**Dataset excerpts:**
[Start of Attachment]

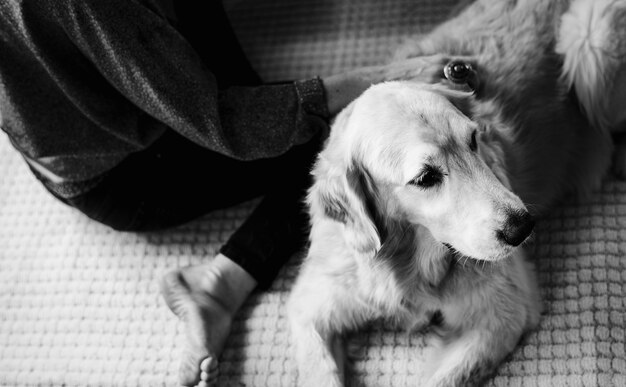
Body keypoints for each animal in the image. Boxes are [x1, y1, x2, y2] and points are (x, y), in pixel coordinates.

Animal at [288, 0, 624, 386]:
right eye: (425, 177)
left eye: (473, 140)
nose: (523, 227)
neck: (409, 259)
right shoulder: (313, 304)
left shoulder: (505, 313)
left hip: (588, 41)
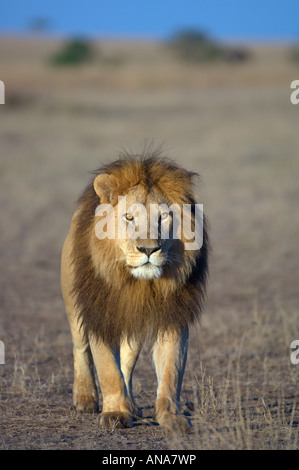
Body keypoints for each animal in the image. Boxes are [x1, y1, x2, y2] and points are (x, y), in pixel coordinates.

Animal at [61, 151, 210, 434]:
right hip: (74, 305)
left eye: (163, 217)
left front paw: (171, 417)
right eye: (129, 217)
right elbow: (107, 368)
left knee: (127, 362)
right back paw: (85, 398)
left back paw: (130, 404)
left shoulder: (172, 316)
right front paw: (114, 413)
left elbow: (170, 370)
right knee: (79, 347)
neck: (140, 285)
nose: (148, 249)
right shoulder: (100, 313)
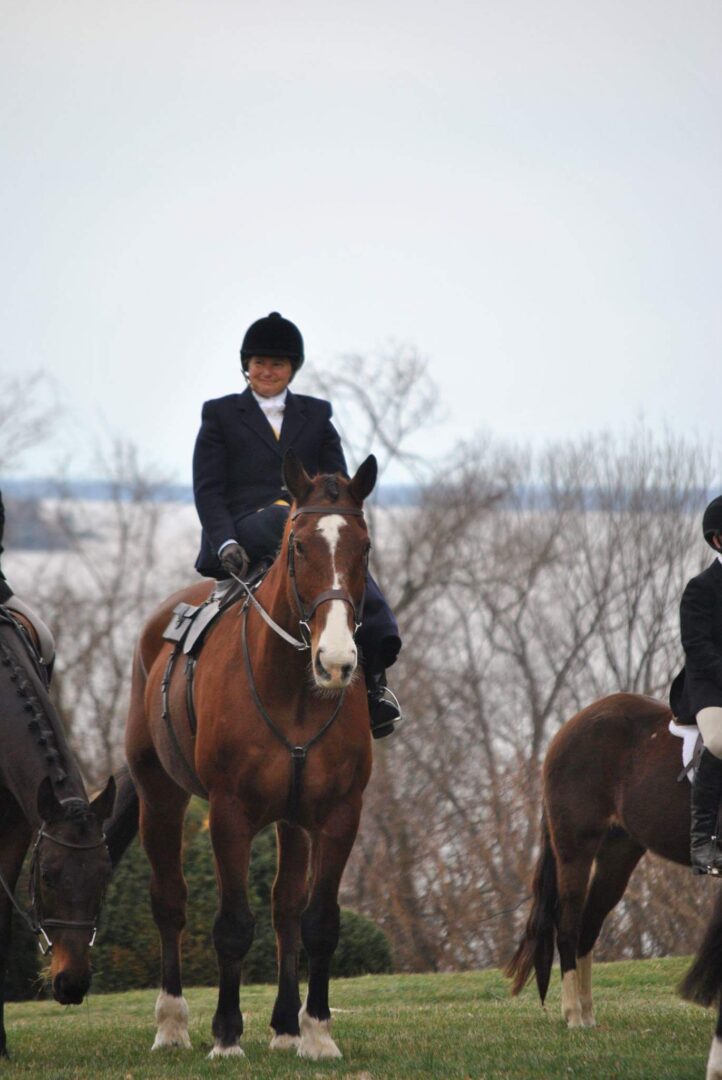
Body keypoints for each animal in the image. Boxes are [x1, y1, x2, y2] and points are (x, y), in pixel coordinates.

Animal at [125, 451, 377, 1058]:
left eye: (364, 547)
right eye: (299, 546)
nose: (337, 661)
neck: (294, 688)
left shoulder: (339, 814)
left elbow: (318, 922)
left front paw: (317, 1032)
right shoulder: (229, 813)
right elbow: (234, 924)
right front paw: (226, 1035)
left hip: (292, 818)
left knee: (285, 909)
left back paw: (286, 1027)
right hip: (159, 796)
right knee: (170, 901)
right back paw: (172, 1023)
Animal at [500, 691, 690, 1028]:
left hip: (618, 854)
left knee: (588, 926)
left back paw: (587, 1014)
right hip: (575, 850)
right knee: (568, 925)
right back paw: (574, 1014)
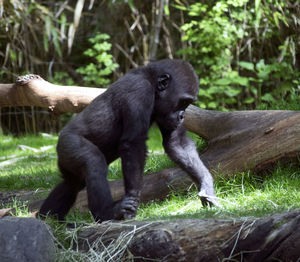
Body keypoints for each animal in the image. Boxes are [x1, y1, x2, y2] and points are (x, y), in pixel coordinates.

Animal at [38, 58, 219, 221]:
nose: (182, 116)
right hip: (68, 143)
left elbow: (176, 143)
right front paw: (132, 198)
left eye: (188, 103)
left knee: (72, 182)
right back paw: (105, 212)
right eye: (183, 102)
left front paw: (206, 185)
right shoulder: (140, 91)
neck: (151, 80)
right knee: (93, 162)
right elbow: (133, 144)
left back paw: (48, 217)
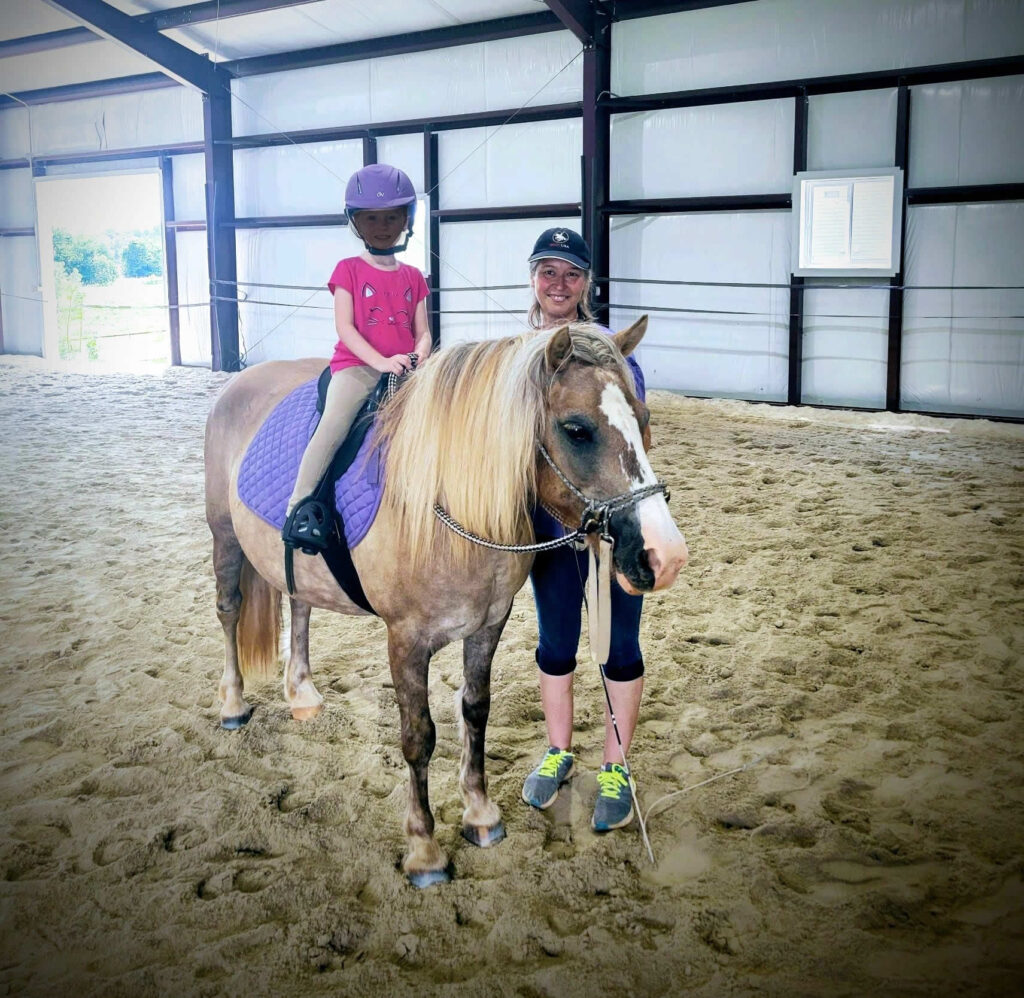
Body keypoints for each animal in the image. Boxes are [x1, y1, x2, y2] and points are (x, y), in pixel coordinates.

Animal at [203, 317, 688, 886]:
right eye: (576, 429)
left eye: (644, 418)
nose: (666, 555)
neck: (446, 505)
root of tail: (240, 382)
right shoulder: (405, 641)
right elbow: (418, 736)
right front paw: (425, 849)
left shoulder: (488, 626)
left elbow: (475, 712)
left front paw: (481, 815)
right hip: (224, 537)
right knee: (229, 609)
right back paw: (233, 704)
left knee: (299, 605)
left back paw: (301, 693)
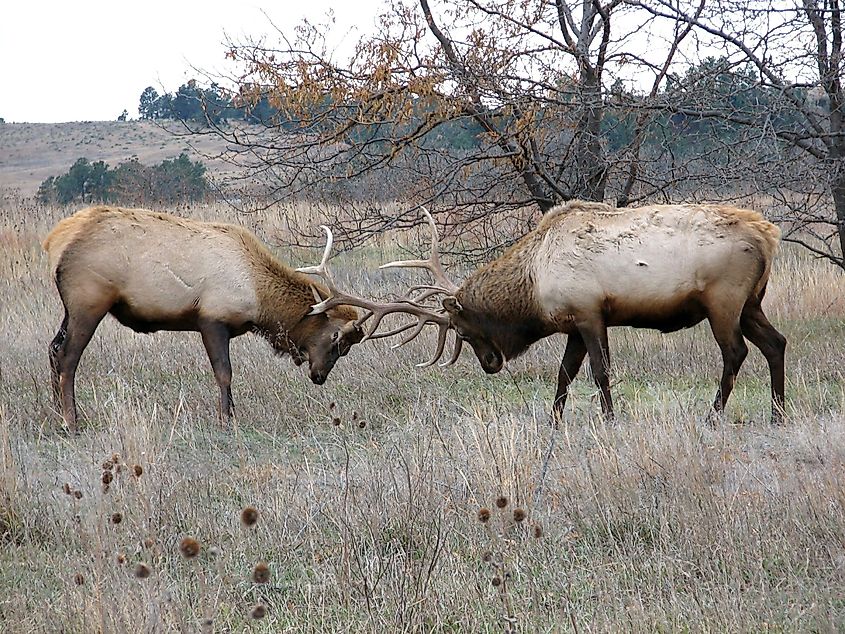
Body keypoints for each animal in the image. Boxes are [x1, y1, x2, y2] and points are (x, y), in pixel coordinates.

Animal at [42, 205, 367, 431]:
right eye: (336, 338)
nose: (319, 376)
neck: (258, 298)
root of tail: (53, 241)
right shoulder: (212, 320)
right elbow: (224, 373)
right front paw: (226, 420)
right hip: (88, 302)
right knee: (68, 357)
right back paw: (71, 422)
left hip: (71, 309)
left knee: (53, 349)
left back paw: (57, 414)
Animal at [300, 200, 787, 424]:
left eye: (463, 329)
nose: (491, 364)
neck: (533, 286)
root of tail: (768, 235)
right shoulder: (572, 323)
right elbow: (564, 375)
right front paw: (555, 420)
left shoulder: (590, 312)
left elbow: (600, 372)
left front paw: (610, 419)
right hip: (751, 302)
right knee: (775, 343)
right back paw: (779, 413)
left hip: (723, 300)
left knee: (736, 352)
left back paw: (713, 415)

[End of Attachment]

**Your assignment:** Using the data above, give again exactly the lines starting at the one holding "left elbow: (318, 922)" and ending at the one holding "right eye: (576, 429)", inclusive, and nothing more. Omit the pictures.

**Output for this exercise:**
left elbow: (318, 922)
left front paw: (317, 1032)
right shoulder: (229, 813)
right elbow: (234, 924)
right front paw: (226, 1035)
left hip: (292, 818)
left knee: (285, 909)
left back paw: (286, 1027)
right hip: (159, 796)
right knee: (170, 901)
right back paw: (172, 1023)
Animal at [500, 691, 690, 1028]:
left hip: (618, 854)
left knee: (588, 926)
left back paw: (587, 1014)
right hip: (575, 850)
right knee: (568, 925)
right back paw: (574, 1014)
Body keypoints for each animal in the image. Boxes are [x1, y1, x2, y2] and points are (x, y), in pixel coordinates.

Animal at [38, 58, 219, 221]:
nose: (182, 116)
right hip: (68, 143)
left elbow: (176, 143)
right front paw: (132, 198)
left eye: (188, 103)
left knee: (72, 182)
right back paw: (105, 212)
right eye: (183, 102)
left front paw: (206, 185)
right shoulder: (140, 91)
neck: (151, 80)
right knee: (93, 162)
right elbow: (133, 144)
left back paw: (48, 217)
Body keypoints for each animal in the image. Boxes are [x1, y1, x2, y2] and points are (x, y), in pixel coordinates.

Animal at [203, 317, 688, 886]:
right eye: (576, 429)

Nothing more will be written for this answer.